Exercise
Count the lines in the rows below that contain the string "posted", treating uppercase and lowercase as different, and give only the number.
━━━ Records provided
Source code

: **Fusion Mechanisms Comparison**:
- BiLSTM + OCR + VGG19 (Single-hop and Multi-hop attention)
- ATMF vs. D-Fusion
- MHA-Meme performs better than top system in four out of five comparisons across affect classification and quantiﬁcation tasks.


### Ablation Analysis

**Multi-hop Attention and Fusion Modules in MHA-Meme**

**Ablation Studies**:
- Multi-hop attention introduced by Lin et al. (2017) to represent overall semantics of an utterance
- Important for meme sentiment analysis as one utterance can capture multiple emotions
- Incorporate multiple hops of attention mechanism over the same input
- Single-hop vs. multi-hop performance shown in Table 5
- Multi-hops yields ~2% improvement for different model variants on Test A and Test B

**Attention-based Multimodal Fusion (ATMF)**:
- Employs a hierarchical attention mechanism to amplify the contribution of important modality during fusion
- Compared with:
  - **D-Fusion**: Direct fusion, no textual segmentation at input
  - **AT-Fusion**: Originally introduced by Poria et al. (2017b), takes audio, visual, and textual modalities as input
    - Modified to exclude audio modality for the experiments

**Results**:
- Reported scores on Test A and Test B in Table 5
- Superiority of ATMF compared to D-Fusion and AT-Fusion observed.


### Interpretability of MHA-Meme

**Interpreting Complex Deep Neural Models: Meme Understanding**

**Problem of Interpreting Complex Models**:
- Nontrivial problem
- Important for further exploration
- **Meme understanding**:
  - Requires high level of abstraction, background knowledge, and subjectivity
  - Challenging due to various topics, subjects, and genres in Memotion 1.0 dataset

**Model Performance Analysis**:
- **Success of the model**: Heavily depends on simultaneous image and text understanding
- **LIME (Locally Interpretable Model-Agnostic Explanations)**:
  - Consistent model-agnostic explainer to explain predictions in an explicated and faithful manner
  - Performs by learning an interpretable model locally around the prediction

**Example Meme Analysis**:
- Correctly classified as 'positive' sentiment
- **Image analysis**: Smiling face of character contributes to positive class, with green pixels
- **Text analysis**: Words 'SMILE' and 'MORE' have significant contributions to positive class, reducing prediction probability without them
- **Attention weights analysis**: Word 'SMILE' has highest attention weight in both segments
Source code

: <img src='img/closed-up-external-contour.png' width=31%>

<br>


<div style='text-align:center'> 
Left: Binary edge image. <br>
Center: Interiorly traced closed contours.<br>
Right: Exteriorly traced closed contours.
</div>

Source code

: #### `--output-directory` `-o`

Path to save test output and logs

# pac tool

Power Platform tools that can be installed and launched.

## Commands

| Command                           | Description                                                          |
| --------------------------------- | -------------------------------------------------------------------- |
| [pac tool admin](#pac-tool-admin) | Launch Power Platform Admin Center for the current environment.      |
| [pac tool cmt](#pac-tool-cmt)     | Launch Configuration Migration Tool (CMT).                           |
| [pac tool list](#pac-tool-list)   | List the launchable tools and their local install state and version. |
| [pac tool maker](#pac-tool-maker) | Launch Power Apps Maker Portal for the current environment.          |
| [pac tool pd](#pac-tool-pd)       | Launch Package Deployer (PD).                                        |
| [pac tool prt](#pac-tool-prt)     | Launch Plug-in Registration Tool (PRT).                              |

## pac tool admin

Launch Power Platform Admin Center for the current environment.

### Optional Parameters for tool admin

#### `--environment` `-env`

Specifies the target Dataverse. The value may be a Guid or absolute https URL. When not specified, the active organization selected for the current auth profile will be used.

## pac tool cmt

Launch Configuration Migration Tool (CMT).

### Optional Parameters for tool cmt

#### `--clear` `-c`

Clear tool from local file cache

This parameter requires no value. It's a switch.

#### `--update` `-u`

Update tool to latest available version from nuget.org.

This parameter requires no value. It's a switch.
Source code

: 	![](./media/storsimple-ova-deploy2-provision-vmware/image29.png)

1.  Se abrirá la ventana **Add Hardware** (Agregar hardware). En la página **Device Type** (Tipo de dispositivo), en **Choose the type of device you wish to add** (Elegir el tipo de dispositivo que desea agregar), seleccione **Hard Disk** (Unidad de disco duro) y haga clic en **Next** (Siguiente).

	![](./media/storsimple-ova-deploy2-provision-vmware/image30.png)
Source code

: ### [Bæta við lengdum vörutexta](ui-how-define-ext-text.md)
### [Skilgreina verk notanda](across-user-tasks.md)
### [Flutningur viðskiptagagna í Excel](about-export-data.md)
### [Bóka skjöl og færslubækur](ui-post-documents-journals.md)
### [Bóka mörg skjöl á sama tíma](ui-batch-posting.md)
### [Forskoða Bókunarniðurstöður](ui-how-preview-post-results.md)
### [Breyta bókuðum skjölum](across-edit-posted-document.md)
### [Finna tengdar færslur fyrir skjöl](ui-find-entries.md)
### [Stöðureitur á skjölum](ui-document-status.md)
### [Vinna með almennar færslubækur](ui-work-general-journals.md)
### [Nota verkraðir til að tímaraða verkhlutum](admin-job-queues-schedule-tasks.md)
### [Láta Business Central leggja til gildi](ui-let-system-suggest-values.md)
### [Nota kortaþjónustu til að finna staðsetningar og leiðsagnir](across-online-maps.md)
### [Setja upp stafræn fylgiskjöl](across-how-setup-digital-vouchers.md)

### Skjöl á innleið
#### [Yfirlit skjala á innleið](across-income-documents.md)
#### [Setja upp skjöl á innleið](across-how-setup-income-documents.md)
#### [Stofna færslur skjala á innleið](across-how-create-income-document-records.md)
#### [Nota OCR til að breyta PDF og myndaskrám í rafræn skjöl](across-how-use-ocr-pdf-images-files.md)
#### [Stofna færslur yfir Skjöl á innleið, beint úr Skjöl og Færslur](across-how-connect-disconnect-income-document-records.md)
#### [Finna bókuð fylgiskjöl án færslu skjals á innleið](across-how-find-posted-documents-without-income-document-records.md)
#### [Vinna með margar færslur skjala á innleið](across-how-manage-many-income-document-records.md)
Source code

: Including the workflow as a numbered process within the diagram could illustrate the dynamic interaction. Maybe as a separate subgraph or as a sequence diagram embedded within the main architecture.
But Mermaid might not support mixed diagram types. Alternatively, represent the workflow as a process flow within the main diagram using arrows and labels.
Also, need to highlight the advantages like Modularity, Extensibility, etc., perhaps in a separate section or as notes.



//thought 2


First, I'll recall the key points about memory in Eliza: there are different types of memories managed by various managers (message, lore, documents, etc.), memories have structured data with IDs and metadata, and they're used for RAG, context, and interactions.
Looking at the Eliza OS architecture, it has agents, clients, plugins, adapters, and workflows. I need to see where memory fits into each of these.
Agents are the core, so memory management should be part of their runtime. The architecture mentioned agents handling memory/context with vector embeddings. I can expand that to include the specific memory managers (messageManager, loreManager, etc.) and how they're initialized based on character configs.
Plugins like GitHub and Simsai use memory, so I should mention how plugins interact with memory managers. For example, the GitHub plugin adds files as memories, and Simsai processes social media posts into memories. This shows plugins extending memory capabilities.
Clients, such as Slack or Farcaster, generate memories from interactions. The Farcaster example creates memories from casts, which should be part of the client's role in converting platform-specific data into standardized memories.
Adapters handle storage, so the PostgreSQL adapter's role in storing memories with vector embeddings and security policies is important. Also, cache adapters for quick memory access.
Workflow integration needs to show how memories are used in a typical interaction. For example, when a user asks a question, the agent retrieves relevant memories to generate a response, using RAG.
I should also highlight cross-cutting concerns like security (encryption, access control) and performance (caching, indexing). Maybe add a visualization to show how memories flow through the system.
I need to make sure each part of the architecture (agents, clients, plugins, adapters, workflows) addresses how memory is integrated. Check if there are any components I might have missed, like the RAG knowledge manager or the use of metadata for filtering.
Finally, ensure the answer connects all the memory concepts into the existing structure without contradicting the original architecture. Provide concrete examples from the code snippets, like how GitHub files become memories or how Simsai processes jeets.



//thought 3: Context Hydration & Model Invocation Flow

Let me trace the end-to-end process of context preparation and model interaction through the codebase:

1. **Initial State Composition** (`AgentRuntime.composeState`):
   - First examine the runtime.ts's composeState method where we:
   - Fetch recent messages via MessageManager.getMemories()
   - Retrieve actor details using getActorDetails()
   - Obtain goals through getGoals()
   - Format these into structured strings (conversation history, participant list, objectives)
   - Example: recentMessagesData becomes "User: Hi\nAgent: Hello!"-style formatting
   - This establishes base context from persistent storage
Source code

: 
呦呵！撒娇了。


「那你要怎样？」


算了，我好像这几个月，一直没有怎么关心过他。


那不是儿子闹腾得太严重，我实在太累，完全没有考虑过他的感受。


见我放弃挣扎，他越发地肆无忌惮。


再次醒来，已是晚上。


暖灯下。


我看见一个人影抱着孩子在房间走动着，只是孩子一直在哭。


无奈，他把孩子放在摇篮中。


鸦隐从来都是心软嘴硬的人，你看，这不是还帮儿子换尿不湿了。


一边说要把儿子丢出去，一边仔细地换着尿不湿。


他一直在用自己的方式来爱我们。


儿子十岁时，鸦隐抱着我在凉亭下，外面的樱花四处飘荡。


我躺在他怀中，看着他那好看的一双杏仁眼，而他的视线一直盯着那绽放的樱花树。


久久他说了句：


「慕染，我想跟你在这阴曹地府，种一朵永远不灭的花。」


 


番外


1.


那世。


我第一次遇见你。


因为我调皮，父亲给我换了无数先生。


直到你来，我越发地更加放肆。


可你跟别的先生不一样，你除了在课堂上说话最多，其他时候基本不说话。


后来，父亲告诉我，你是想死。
━━━━━━
Response to this exercise
2